**Aim**
Repeat the passage of the GGUF Tool Suite page between "Here's how DeepSeek-R1-0528" and "the best ppl.", inclusive.

**Selected text**
"""

GGUF Tool Suite -

GGUF Tool Suite is a set of flexible utilities that enables users to experiment with and create custom GGUF quantization blends. It simplifies the process of mixing quant formats (like iq3_xxs, iq4_nl, etc.) to:

Cook GGUF recipes for any given RAM and VRAM target
Optimize performance
Reduce model size
Preserve accuracy across different hardware and use cases

See for yourself

Here's how DeepSeek-R1-0528 quantized with Thireus' GGUF Tool Suite compares to others (lower perplexity is better at the same or lower BPW):

The recipe_examples files are there to serve as examples of good recipes. Thireus' GGUF Tool Suite allows you to compute any quant mix recipe that follows the optimum ppl/bpw curve of this graph. Specify a target RAM and VRAM (and qtypes) specific to your computer specs, and the quant_assign.py script will automatically find the optimum quant mix recipe that achieves the best ppl.

✅ Supported models

In theory, any model supported by llama.cpp is also supported by this tool suite. However, models that are not explicitely in the models/ folder would require additional efforts such as benchmarking and quantizing the model tensors. This table provides an overview of the models officially supported.

Model	Calibration Data	Quantized Shards	Google Colabs	Evaluated	Comments
DeepSeek-R1-0528	✅ Complete	✅ Complete	✅ Tested and Working	✅ Yes	Works like a charm. When the quant_assign settings are right, it produces recipes with better ppl than any other reputable GGUFs.
DeepSeek-TNG-R1T2-Chimera	✅ Complete	✅ Complete	✅ Tested and Working	⚠️ Not personally	Should not be any different than DeepSeek-R1-0528.
DeepSeek-V3-0324	✅ Complete	✅ Complete	✅ Tested and Working	⚠️ Not evaluated	Should not be any different than DeepSeek-R1-0528. Calibration data produced by @ewhacc.
DeepSeek-V3.1	⚠️ Not started	✅ Complete	⚠️ Untested	⚠️ Not evaluated	Should not be any different than DeepSeek-R1-0528.

"""

**Supplied records**
"""

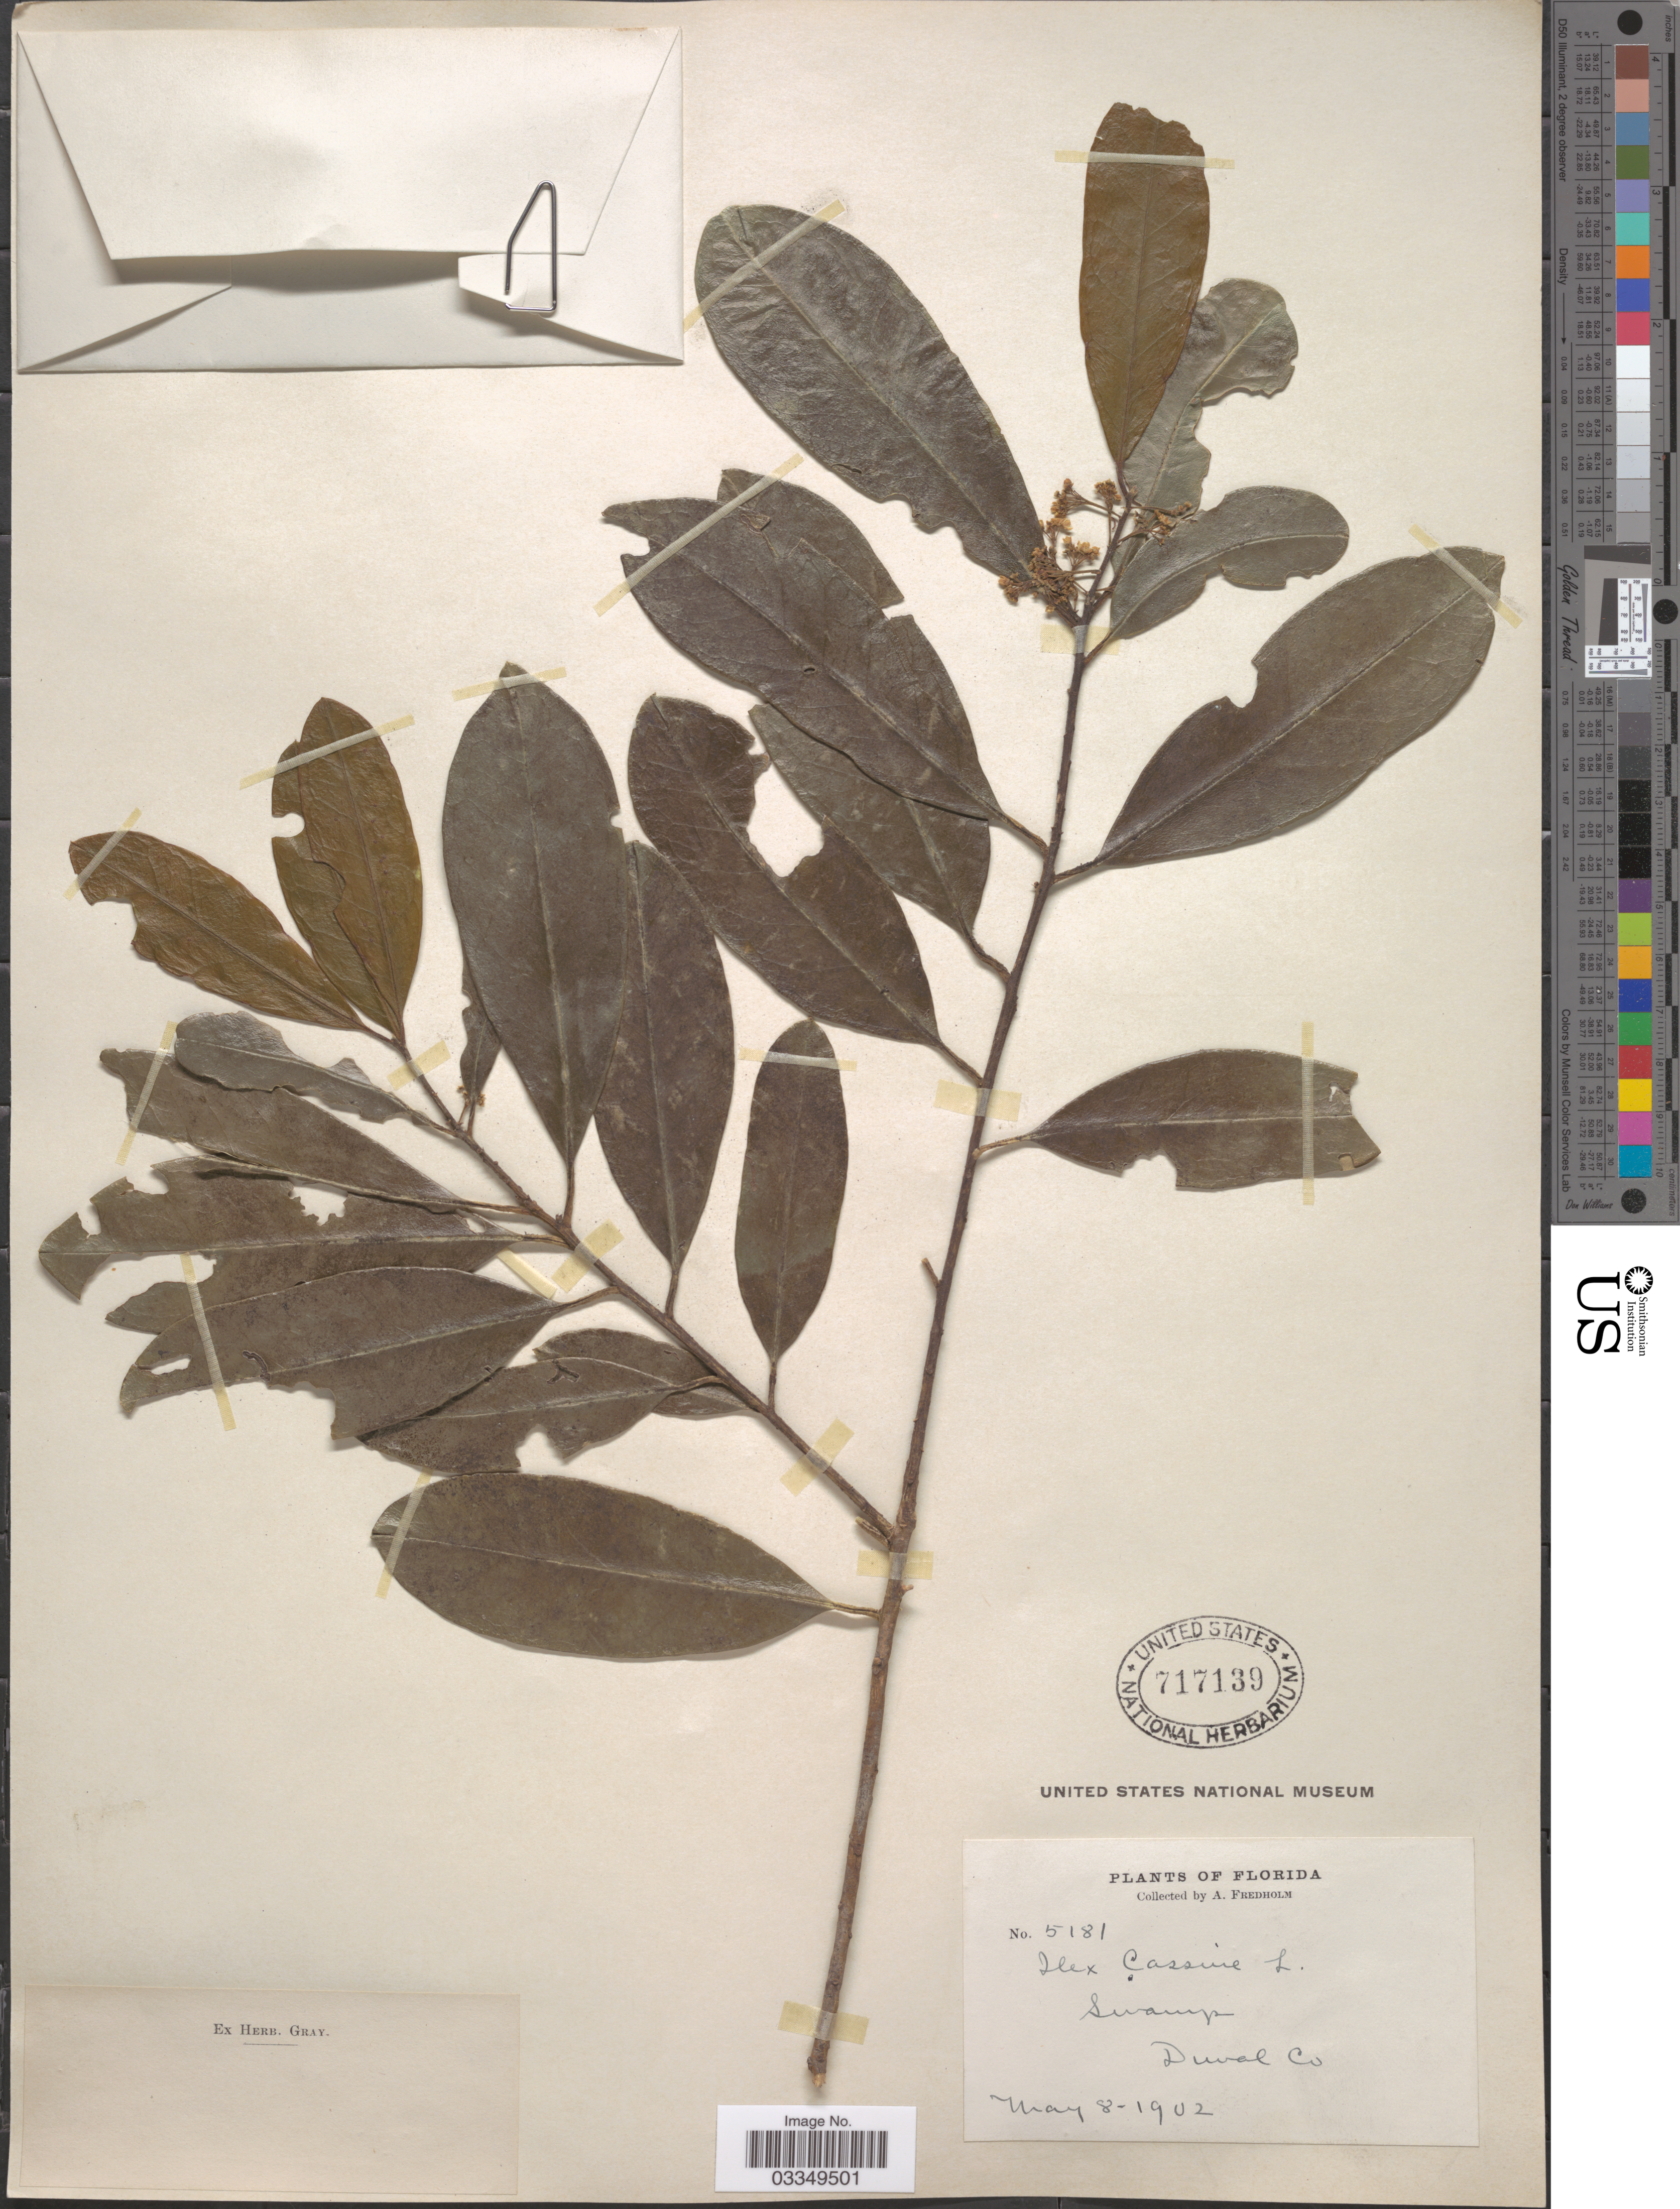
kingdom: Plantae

"""
"""

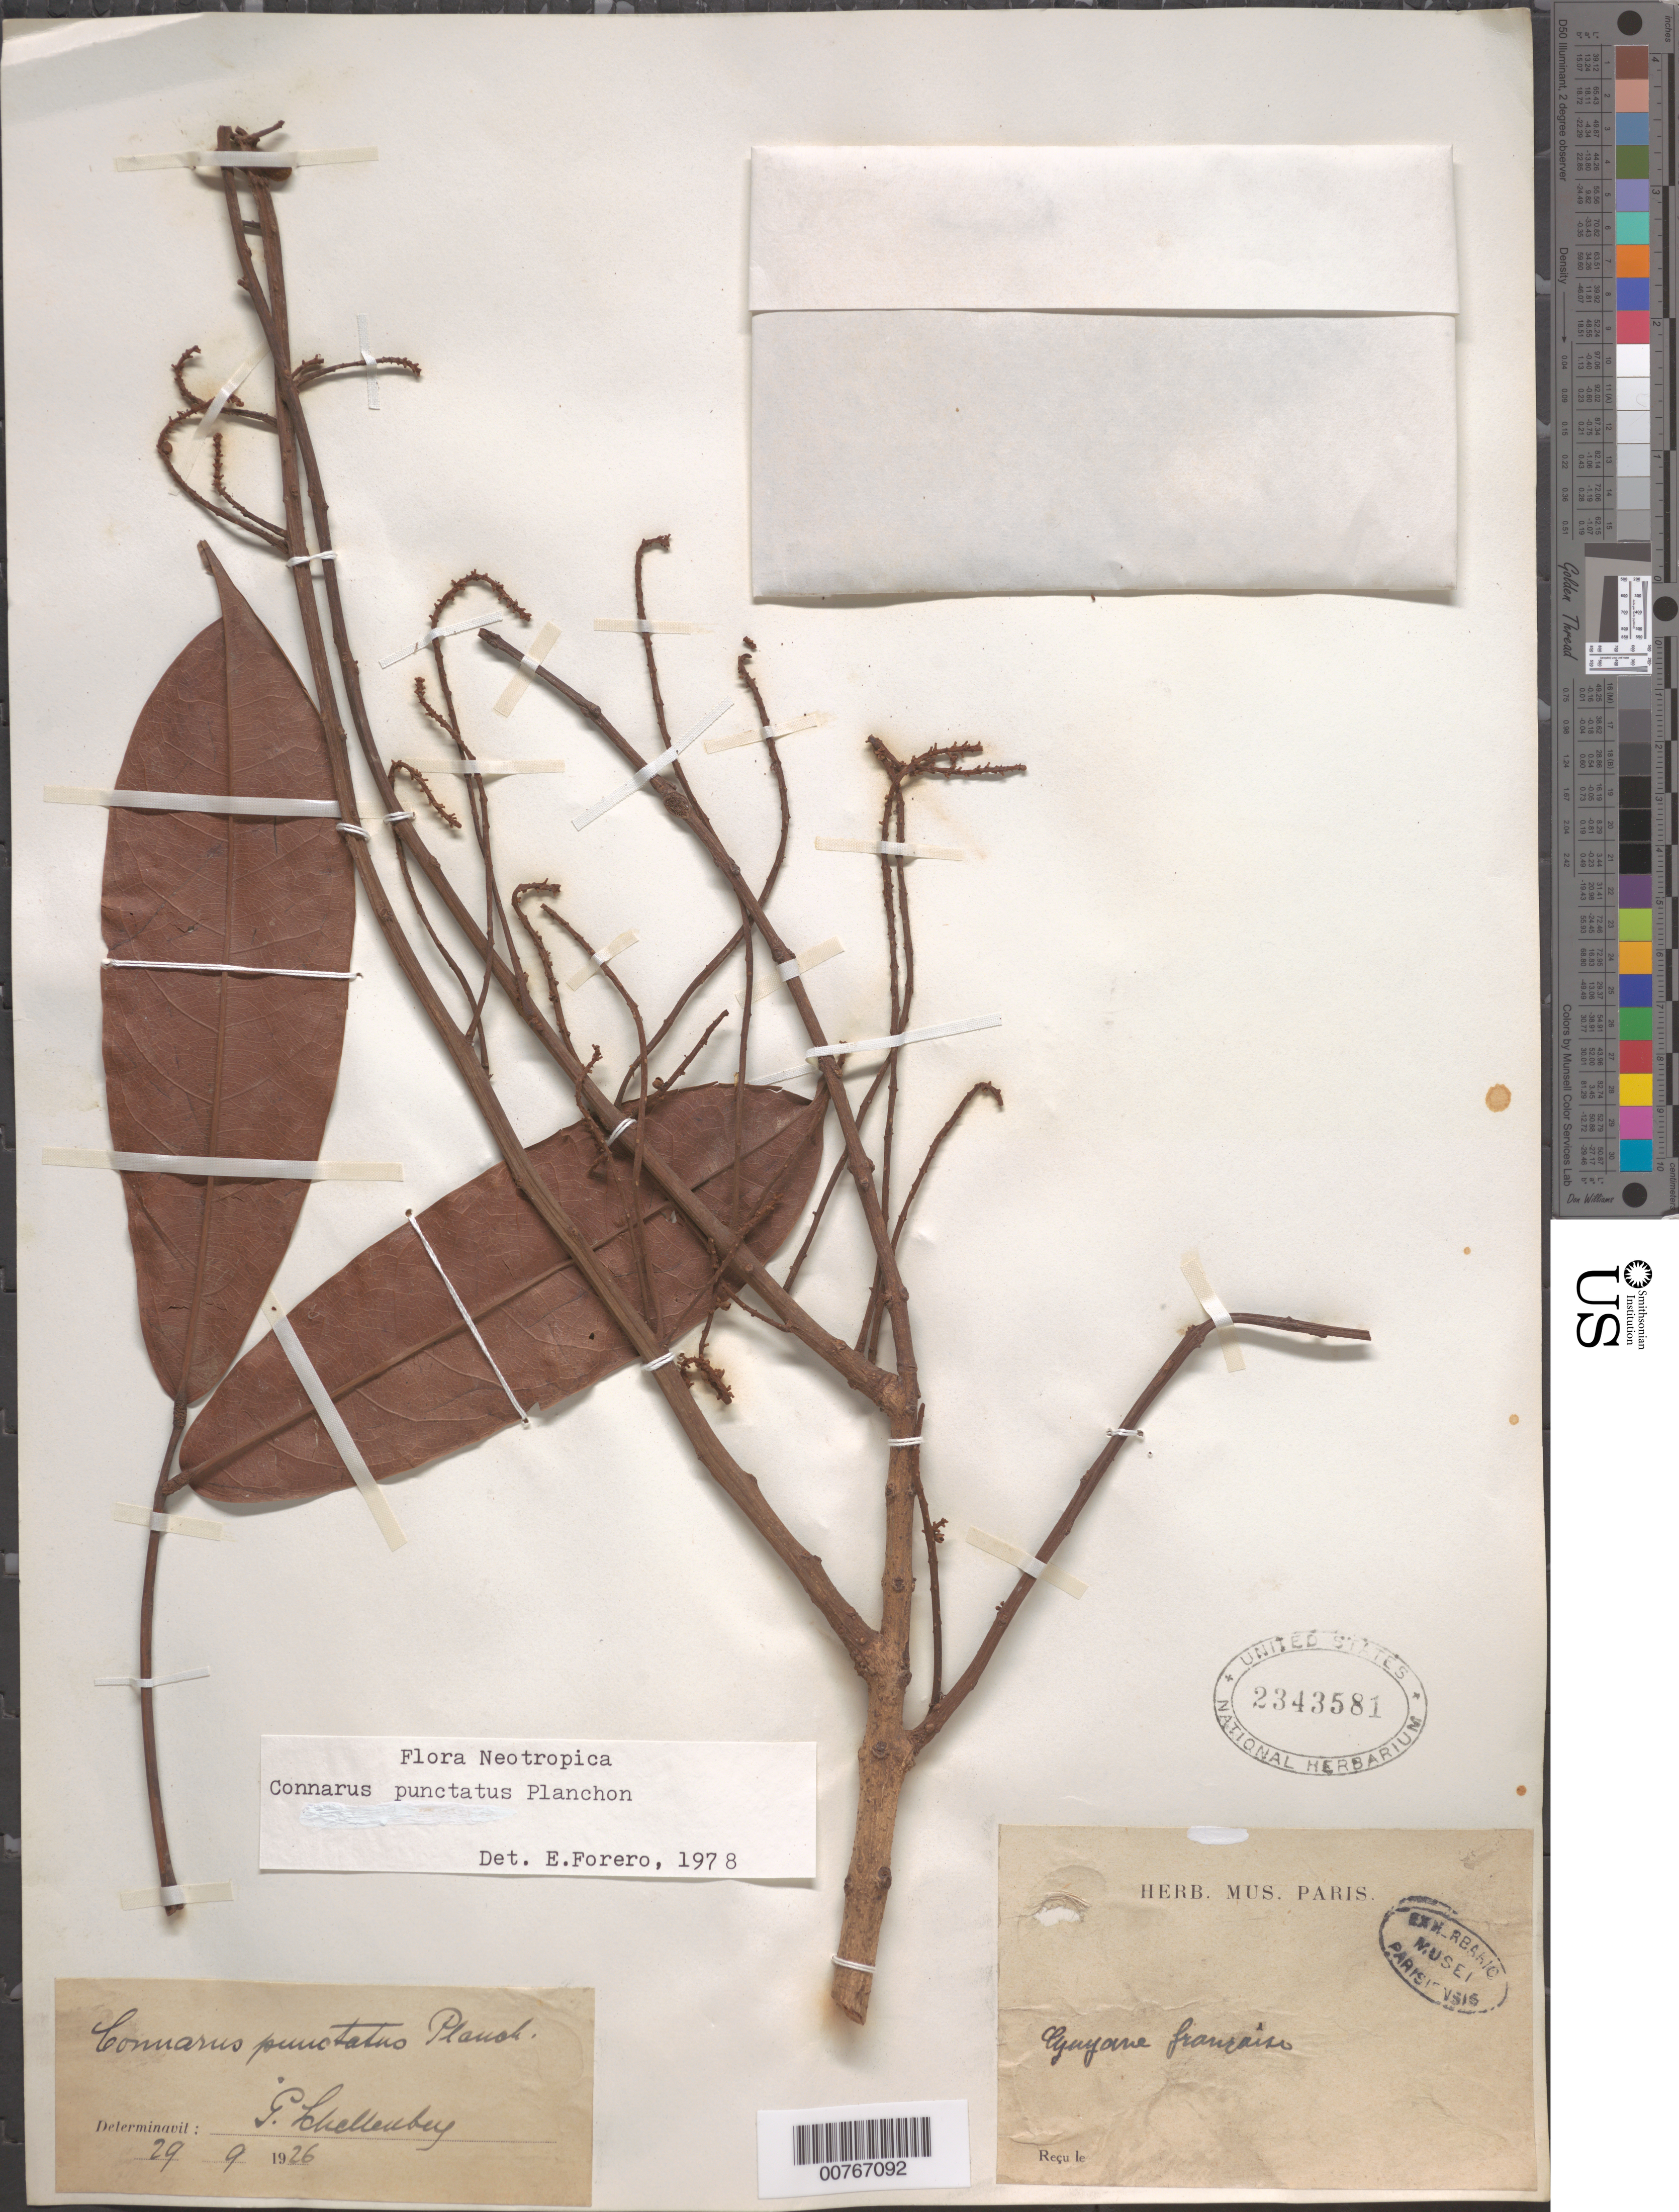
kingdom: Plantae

"""

**Result below**
Here's how DeepSeek-R1-0528 quantized with Thireus' GGUF Tool Suite compares to others (lower perplexity is better at the same or lower BPW):

The recipe_examples files are there to serve as examples of good recipes. Thireus' GGUF Tool Suite allows you to compute any quant mix recipe that follows the optimum ppl/bpw curve of this graph. Specify a target RAM and VRAM (and qtypes) specific to your computer specs, and the quant_assign.py script will automatically find the optimum quant mix recipe that achieves the best ppl.